# LISTED ENTRIES
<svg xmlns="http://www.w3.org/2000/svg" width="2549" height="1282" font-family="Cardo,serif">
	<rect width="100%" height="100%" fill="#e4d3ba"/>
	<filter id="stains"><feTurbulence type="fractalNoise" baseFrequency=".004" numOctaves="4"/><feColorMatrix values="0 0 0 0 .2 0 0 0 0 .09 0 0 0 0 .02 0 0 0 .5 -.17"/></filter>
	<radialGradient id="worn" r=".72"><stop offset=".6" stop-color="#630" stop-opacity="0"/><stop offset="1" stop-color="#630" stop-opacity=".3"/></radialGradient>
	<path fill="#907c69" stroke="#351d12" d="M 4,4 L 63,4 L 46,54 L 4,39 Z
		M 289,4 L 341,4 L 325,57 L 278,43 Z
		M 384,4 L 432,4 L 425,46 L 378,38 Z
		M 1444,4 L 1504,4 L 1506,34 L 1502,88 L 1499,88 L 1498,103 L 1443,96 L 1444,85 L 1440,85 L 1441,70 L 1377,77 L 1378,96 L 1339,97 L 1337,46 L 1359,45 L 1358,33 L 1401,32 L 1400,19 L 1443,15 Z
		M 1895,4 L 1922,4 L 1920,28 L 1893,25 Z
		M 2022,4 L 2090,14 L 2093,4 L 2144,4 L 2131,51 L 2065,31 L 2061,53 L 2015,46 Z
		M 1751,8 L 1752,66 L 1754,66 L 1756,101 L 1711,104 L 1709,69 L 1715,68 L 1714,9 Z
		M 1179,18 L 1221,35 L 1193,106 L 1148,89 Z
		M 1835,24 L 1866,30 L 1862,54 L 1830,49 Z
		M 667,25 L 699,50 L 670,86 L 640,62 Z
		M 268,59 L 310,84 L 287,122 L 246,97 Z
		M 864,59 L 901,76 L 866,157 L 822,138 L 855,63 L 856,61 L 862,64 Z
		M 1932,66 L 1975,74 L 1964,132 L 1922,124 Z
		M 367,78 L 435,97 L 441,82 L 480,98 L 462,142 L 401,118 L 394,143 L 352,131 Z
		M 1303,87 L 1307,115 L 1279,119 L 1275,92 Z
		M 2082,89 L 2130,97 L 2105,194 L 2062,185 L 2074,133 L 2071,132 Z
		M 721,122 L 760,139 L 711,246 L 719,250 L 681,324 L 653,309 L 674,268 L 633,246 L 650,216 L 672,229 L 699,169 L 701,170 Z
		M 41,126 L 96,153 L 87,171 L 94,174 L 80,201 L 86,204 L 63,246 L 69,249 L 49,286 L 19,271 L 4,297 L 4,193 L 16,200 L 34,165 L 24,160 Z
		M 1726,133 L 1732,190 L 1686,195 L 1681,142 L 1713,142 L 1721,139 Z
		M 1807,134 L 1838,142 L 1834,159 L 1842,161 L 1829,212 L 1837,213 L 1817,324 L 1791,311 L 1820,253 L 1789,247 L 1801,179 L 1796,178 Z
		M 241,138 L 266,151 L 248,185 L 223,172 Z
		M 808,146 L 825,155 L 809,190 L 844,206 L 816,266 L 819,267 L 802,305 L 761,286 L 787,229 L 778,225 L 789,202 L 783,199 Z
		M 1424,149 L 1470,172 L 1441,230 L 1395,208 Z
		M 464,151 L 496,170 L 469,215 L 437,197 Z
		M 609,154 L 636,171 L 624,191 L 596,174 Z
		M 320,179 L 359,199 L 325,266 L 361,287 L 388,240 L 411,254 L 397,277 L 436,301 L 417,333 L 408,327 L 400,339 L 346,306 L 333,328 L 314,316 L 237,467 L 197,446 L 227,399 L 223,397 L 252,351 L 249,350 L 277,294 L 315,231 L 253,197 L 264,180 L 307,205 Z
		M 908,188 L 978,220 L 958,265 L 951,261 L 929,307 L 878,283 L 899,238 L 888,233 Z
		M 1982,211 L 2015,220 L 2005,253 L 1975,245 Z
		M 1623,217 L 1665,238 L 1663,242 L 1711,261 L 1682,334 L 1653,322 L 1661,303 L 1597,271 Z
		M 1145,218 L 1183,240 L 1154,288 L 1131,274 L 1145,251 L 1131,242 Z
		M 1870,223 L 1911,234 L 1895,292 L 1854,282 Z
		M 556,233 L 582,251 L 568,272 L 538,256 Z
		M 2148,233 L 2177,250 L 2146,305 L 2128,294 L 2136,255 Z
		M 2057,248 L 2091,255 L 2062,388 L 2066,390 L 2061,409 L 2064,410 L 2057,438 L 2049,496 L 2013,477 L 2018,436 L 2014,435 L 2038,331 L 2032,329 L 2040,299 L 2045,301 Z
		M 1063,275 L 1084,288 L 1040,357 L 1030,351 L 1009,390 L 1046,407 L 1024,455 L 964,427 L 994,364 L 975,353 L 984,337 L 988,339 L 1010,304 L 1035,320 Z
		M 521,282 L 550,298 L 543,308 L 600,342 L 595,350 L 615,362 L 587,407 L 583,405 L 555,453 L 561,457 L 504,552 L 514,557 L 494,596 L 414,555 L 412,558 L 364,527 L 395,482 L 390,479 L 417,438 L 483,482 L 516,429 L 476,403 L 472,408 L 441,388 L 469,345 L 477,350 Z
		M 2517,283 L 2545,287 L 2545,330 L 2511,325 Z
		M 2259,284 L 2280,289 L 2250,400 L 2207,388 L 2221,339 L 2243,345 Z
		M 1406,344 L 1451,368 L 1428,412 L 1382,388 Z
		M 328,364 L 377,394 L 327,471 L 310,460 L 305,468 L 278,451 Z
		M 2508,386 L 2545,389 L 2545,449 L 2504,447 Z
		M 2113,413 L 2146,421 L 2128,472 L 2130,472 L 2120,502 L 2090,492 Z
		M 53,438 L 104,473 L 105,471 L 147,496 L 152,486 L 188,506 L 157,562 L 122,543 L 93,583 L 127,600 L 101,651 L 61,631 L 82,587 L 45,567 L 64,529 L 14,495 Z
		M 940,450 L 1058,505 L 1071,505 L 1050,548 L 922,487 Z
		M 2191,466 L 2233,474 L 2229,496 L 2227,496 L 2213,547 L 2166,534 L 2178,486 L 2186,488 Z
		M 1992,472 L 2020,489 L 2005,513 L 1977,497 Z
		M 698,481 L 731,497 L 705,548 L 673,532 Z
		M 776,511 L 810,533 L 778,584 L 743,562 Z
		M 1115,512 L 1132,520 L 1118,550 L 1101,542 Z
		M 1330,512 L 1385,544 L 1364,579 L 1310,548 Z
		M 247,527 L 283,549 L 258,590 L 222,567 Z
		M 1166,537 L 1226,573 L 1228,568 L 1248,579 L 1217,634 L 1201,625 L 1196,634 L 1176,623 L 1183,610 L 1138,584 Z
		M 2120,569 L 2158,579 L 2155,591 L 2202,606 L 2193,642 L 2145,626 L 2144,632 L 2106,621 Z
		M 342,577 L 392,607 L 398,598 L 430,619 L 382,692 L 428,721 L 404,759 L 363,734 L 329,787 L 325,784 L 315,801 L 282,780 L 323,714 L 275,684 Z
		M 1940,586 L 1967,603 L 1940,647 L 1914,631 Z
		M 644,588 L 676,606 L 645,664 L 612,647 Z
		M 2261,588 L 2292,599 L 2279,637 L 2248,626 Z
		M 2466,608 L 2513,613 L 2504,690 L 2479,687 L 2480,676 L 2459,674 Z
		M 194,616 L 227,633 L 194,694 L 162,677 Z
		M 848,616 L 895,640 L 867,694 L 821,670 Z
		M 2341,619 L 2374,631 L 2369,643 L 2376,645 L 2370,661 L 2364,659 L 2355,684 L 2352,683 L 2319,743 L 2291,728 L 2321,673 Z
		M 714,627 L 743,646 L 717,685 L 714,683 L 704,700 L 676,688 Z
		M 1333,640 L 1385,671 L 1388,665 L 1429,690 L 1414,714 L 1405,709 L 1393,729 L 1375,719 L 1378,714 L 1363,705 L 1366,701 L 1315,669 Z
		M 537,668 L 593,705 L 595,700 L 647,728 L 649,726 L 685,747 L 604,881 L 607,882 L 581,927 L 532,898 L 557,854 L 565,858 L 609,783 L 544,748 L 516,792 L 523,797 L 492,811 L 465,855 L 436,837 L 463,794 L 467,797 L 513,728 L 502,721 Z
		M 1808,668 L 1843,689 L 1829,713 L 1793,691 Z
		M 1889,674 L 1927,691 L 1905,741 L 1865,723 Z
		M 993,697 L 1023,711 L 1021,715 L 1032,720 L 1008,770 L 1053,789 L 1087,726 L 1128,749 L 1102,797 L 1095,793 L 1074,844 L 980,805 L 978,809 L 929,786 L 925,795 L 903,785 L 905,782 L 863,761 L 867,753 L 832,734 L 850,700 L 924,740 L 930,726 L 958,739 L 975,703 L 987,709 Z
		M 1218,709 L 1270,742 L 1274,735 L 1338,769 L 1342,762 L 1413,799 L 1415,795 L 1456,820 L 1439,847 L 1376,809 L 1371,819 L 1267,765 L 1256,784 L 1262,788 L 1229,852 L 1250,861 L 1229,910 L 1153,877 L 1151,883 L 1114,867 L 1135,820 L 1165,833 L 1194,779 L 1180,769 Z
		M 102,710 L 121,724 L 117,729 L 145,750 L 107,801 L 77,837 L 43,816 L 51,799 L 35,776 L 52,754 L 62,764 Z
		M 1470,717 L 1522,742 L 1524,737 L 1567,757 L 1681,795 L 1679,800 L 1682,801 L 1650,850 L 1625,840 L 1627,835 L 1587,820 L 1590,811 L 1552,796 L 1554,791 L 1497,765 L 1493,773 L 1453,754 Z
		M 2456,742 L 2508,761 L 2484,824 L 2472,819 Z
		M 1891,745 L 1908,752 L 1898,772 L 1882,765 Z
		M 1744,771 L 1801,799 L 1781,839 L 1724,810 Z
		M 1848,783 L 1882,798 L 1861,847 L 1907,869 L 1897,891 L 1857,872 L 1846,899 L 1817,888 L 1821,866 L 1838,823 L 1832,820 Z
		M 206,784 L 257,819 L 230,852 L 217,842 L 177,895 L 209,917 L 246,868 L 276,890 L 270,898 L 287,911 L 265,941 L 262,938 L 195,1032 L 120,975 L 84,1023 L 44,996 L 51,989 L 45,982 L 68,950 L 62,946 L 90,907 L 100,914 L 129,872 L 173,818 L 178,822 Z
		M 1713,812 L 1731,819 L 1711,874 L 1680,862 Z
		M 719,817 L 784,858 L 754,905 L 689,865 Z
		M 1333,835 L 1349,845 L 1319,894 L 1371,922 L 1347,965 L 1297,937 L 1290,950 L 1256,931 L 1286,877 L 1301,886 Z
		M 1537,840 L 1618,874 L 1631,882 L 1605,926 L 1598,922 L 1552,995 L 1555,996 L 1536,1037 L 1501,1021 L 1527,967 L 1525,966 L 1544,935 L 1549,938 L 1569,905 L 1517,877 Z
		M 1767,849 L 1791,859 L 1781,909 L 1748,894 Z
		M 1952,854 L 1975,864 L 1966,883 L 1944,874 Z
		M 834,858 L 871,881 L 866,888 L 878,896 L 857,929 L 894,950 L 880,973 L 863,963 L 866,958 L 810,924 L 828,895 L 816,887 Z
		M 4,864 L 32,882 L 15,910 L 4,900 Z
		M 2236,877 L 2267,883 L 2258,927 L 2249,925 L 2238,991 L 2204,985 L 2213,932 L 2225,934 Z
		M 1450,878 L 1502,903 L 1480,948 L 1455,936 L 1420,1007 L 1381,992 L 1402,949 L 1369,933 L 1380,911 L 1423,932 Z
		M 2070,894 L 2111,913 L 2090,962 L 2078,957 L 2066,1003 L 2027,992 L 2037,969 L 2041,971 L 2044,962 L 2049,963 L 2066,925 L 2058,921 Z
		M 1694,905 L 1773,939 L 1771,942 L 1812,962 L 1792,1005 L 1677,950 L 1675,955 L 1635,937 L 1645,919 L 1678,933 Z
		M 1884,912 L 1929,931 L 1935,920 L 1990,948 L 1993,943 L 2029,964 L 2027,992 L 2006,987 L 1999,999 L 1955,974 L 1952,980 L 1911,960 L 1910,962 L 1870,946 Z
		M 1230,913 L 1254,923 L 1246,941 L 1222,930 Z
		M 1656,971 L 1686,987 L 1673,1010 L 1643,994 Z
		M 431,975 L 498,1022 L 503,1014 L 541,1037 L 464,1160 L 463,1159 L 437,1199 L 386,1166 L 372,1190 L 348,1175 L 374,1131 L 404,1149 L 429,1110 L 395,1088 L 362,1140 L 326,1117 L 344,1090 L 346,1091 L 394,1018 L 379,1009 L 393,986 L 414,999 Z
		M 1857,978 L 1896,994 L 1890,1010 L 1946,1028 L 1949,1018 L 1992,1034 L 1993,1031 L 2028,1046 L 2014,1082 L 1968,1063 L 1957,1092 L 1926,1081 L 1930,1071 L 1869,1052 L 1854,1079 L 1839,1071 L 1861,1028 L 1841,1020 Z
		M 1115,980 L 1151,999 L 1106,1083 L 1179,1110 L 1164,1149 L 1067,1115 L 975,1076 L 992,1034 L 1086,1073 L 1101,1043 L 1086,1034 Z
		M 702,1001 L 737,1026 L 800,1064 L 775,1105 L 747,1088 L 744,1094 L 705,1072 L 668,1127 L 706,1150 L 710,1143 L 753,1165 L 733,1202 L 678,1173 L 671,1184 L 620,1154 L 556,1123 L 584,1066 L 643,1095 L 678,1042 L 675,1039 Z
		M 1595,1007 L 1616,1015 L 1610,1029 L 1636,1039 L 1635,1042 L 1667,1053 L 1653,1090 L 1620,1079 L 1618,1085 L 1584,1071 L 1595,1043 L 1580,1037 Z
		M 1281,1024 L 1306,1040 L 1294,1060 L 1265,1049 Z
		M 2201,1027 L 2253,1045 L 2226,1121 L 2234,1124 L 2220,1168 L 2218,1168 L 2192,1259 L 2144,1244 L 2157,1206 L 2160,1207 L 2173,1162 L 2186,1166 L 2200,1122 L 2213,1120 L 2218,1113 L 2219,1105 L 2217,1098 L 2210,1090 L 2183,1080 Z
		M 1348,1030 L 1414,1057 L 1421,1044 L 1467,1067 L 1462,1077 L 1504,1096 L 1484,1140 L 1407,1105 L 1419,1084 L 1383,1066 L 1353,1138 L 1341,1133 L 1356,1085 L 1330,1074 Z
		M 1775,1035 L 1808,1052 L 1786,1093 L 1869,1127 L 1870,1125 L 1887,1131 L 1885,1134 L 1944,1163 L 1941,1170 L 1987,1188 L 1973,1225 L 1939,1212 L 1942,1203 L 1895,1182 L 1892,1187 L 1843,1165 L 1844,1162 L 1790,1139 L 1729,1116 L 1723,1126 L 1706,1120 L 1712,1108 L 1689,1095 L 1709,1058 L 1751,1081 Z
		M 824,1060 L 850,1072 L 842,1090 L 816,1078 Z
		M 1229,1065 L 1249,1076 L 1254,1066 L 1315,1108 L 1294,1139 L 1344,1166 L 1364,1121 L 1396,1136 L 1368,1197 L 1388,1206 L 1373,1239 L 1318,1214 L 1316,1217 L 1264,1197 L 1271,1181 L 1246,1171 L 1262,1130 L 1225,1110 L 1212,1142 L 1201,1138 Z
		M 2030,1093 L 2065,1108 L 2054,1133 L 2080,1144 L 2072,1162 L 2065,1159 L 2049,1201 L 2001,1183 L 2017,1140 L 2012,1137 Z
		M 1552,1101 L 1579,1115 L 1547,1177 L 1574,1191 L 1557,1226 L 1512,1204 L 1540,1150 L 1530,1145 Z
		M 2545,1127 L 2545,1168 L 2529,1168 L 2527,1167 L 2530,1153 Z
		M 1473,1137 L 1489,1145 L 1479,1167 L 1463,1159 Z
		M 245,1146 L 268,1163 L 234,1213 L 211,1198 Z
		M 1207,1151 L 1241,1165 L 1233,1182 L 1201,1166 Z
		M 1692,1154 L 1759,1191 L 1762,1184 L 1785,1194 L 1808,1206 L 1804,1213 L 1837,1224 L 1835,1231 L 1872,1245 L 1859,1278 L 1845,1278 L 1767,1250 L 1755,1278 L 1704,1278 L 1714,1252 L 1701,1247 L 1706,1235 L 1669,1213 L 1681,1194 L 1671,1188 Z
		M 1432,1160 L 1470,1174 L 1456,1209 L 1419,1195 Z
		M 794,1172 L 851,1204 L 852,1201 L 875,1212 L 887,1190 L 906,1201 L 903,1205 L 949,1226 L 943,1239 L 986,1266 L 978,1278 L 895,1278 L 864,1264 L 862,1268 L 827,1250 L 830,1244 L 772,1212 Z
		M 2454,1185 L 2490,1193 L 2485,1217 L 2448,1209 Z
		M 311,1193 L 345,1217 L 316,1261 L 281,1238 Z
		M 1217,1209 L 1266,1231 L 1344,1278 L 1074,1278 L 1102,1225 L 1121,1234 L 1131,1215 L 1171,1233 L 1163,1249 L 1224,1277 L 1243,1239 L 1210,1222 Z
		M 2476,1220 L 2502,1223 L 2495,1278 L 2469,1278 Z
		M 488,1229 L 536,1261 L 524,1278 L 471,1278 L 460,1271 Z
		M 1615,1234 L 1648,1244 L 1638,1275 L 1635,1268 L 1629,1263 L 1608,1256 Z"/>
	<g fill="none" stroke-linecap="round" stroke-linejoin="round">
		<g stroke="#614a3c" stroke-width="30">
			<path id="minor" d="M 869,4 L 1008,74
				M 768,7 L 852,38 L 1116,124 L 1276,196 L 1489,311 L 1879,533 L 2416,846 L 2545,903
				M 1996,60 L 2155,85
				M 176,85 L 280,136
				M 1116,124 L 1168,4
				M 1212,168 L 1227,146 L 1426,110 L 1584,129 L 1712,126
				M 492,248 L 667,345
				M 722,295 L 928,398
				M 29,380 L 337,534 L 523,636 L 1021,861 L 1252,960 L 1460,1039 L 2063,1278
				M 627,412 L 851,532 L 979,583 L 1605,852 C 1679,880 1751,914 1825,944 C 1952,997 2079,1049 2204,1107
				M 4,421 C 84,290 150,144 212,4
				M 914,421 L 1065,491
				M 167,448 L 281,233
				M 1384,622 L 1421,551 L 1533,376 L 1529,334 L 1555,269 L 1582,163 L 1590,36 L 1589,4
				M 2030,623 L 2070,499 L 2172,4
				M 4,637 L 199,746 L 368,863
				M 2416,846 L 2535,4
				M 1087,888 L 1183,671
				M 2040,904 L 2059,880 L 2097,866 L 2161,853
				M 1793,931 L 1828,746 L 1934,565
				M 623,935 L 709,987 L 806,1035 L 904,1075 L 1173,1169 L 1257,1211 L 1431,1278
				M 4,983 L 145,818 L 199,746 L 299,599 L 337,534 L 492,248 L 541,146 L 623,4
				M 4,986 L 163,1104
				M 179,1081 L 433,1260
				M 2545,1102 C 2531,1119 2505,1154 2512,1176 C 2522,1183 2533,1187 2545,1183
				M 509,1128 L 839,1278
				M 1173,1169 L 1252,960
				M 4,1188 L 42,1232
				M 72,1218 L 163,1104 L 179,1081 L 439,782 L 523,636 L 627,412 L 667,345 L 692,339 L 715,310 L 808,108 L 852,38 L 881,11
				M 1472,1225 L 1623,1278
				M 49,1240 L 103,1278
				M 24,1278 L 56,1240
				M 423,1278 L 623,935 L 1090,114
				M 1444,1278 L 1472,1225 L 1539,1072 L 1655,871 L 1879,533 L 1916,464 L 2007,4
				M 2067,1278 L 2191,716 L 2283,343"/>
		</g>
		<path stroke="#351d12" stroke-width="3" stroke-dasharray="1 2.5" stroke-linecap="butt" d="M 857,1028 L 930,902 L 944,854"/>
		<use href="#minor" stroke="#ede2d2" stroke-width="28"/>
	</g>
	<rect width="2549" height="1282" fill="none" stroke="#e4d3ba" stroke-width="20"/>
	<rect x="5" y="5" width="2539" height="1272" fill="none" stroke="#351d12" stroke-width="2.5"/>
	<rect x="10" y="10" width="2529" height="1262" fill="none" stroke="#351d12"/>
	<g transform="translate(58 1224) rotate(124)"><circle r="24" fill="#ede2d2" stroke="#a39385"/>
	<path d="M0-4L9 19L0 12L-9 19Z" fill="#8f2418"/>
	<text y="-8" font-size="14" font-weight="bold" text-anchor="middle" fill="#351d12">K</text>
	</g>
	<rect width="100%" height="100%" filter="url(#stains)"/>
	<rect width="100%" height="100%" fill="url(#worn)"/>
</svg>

# TASK TO COMPLETE
Wherever a line of the listing above contains the string "worn", copy that line.

# RESULT FOR THIS EXERCISE
	<radialGradient id="worn" r=".72"><stop offset=".6" stop-color="#630" stop-opacity="0"/><stop offset="1" stop-color="#630" stop-opacity=".3"/></radialGradient>
	<rect width="100%" height="100%" fill="url(#worn)"/>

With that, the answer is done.